[Web interface edit records]
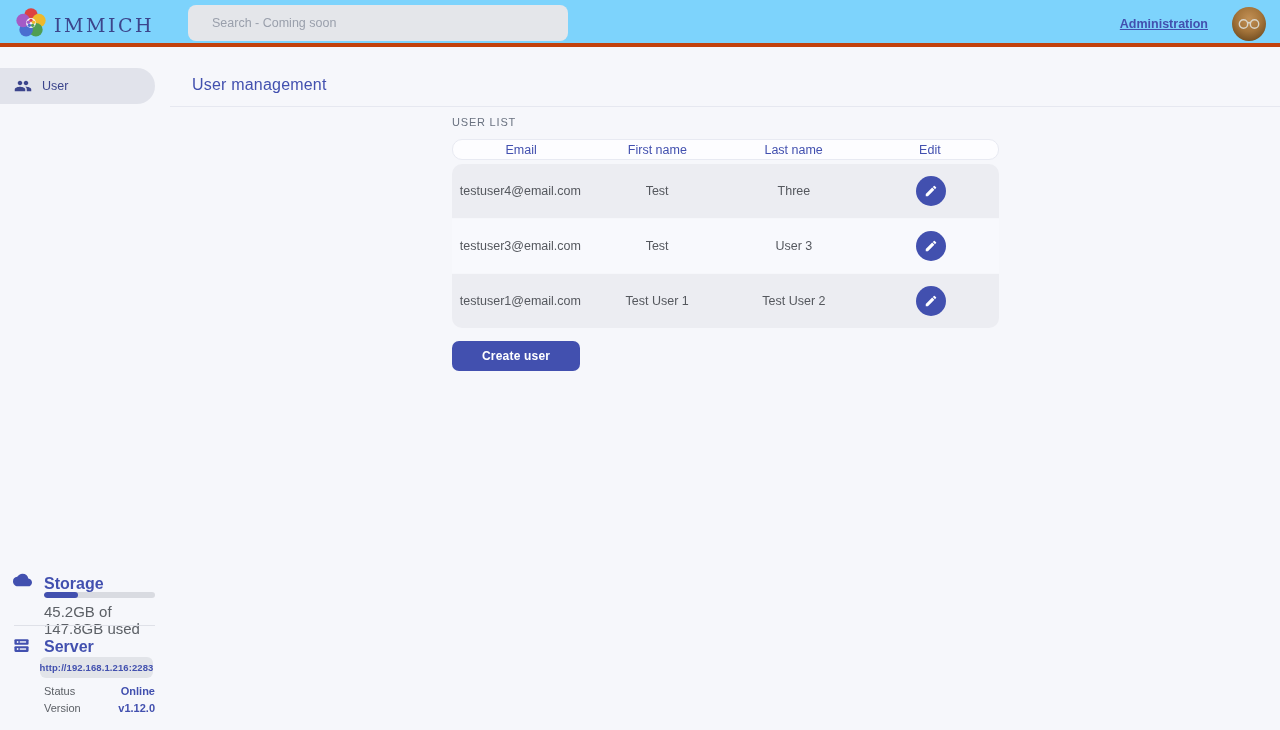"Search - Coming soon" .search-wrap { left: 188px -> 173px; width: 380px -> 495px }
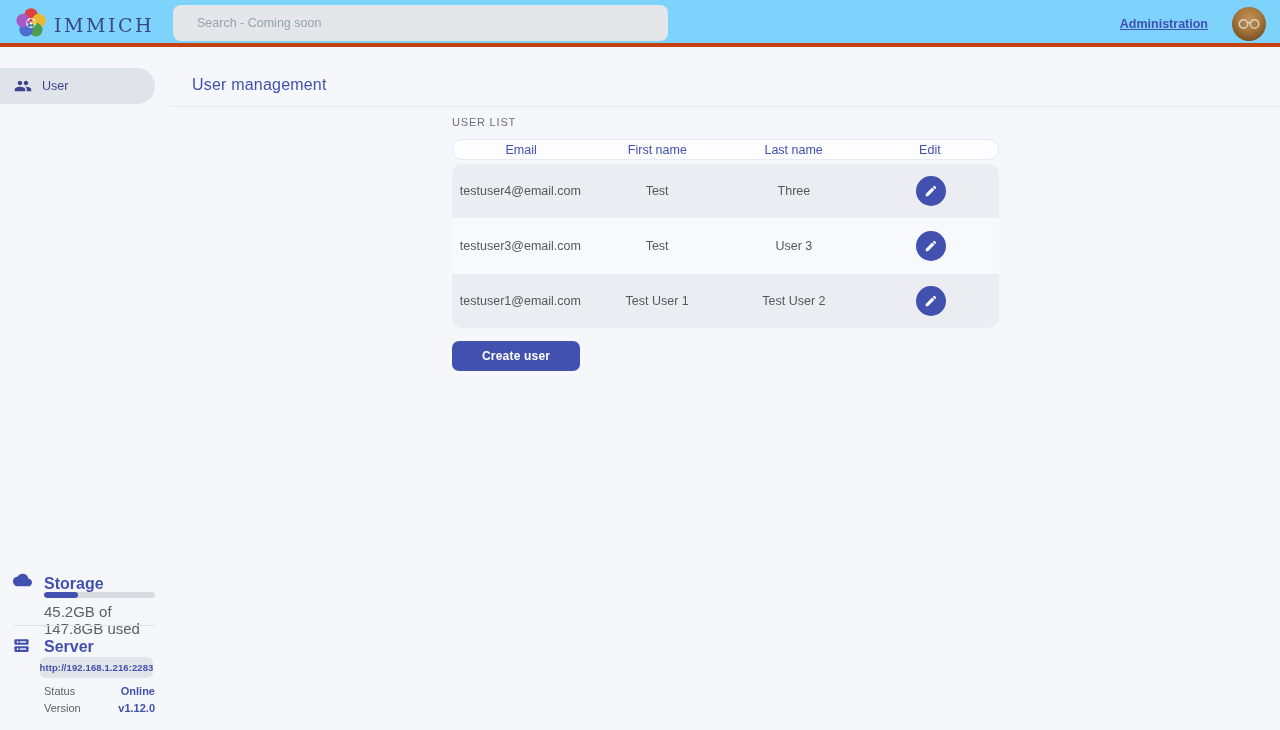"Administration" .top-right { gap: 24px -> 0 }
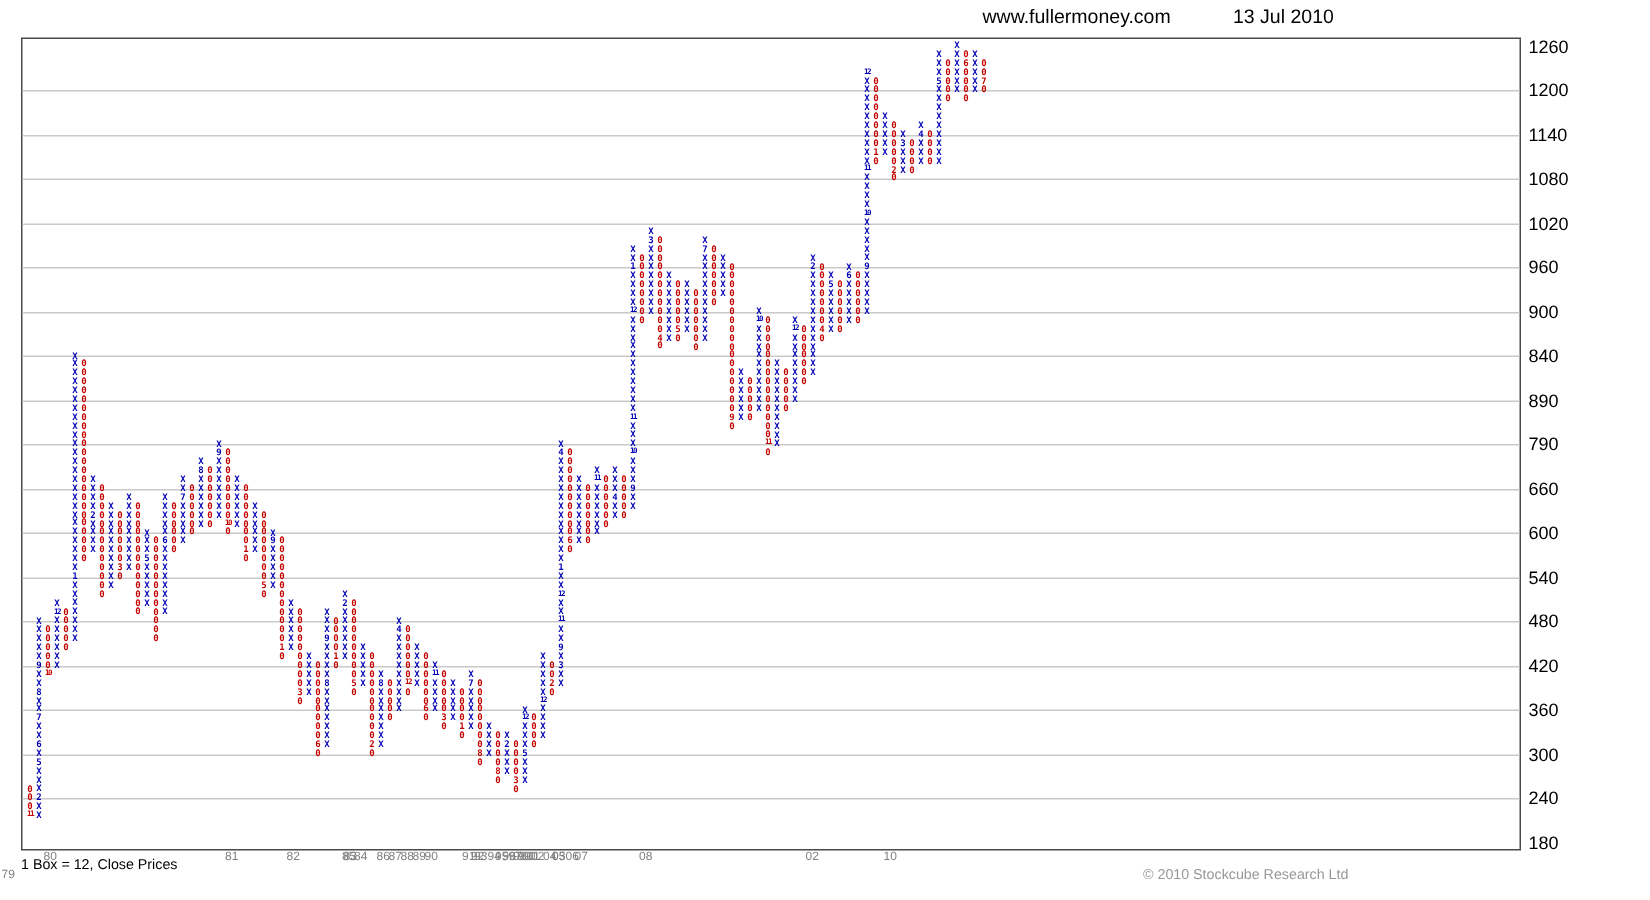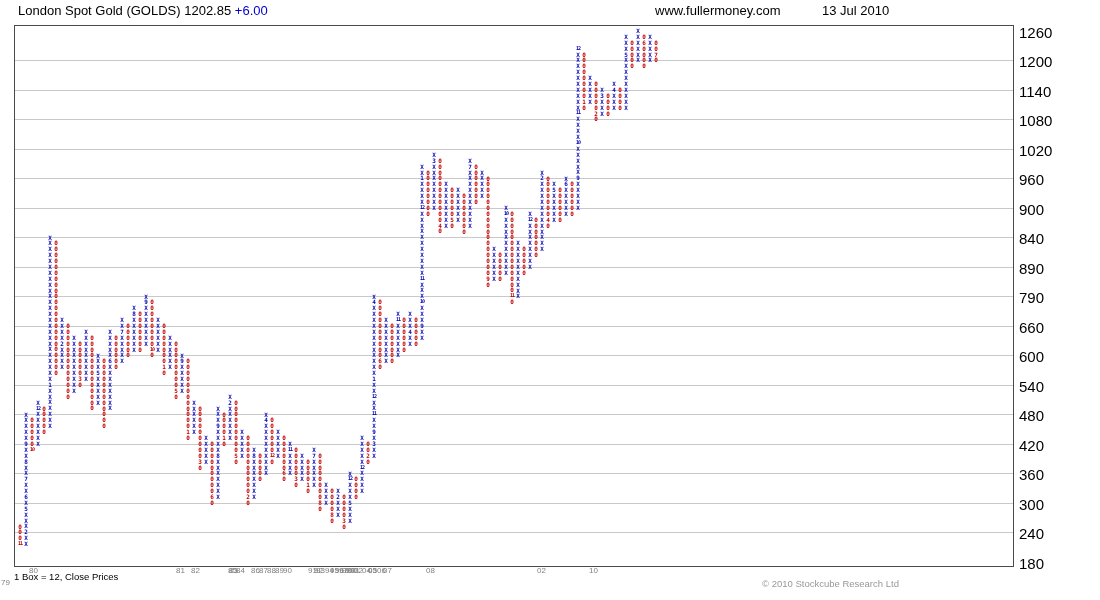"London Spot Gold (GOLDS) 1202.85" div.hdr { html: <div><span>London Spot Gold (GOLDS) 1202.85</span>&nbsp;<span>+6.00</span></div> -> none }
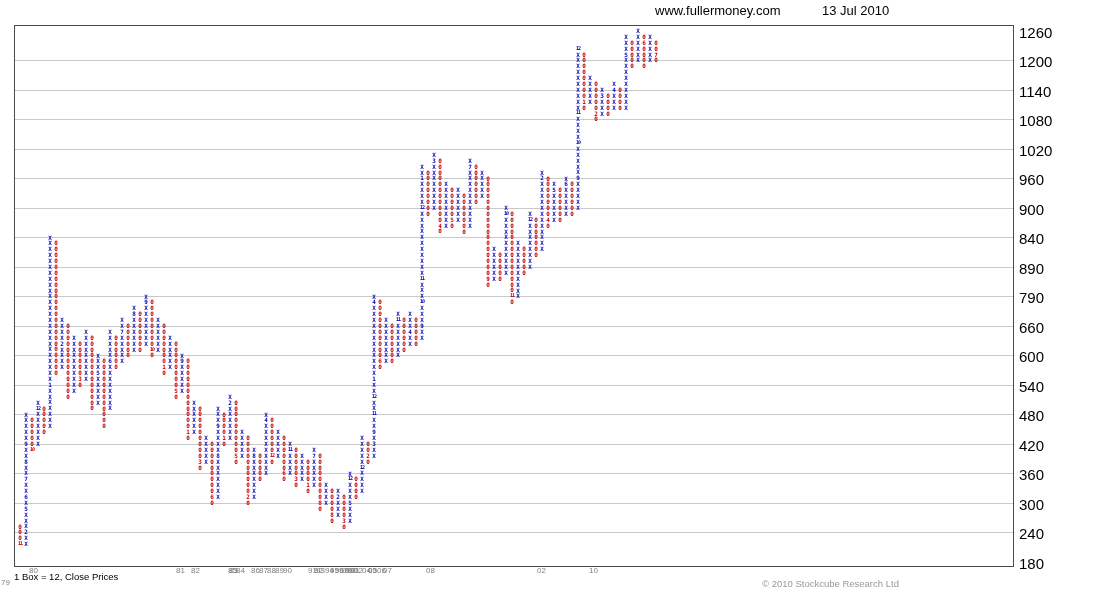"1260" .ylab { font-size: 15px -> 12px }
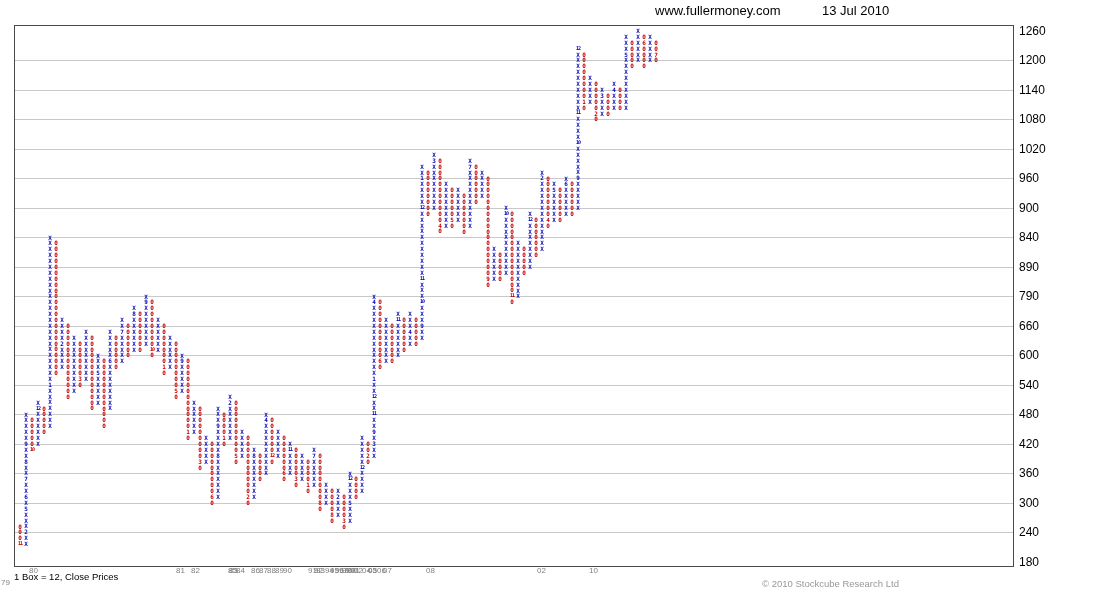"81" div.xlab { left: 176px -> 150px }
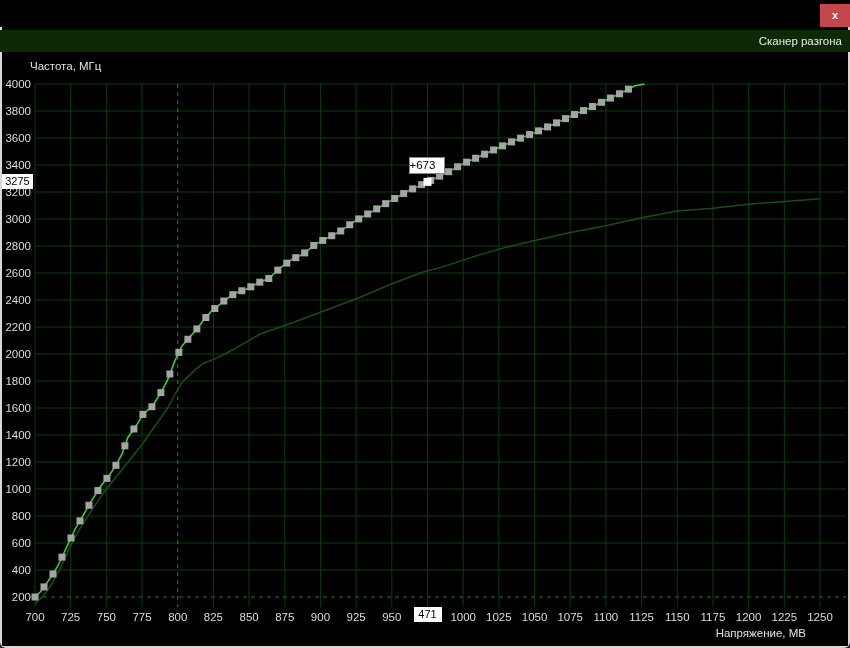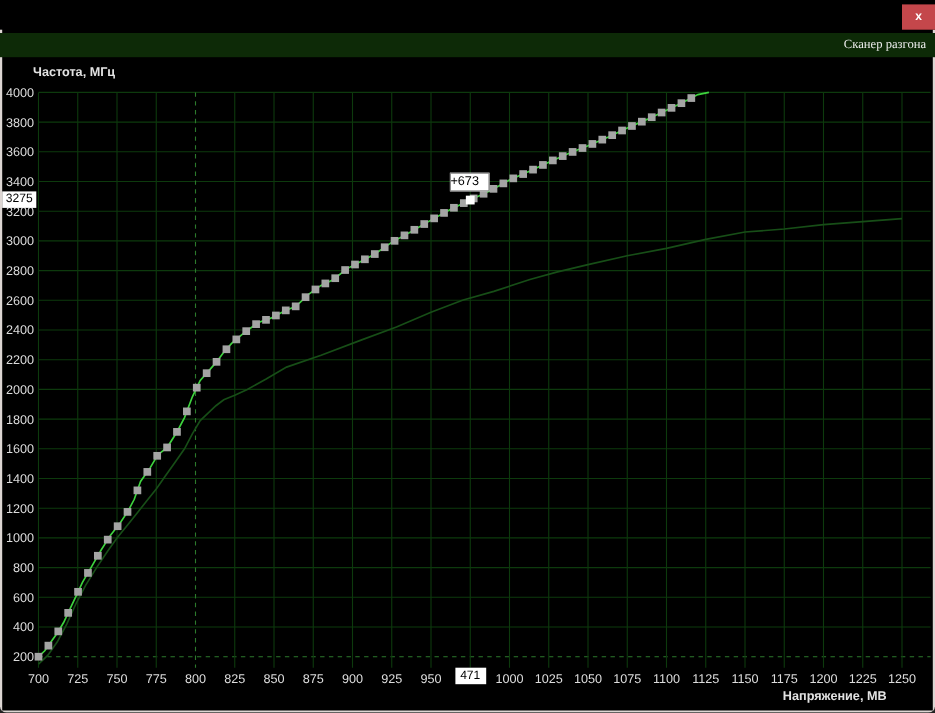"Сканер разгона" #scanner-button { font-family: Liberation Serif, serif -> none }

[Problem details]
Please output the records exactly, leaving the pictures out.

[Response]
"Search - Coming soon" .search-wrap { left: 188px -> 173px; width: 380px -> 495px }
"Administration" .top-right { gap: 24px -> 0 }
"London Spot Gold (GOLDS) 1202.85" div.hdr { html: <div><span>London Spot Gold (GOLDS) 1202.85</span>&nbsp;<span>+6.00</span></div> -> none }
"1260" .ylab { font-size: 15px -> 12px }
"81" div.xlab { left: 176px -> 150px }
"Сканер разгона" #scanner-button { font-family: Liberation Serif, serif -> none }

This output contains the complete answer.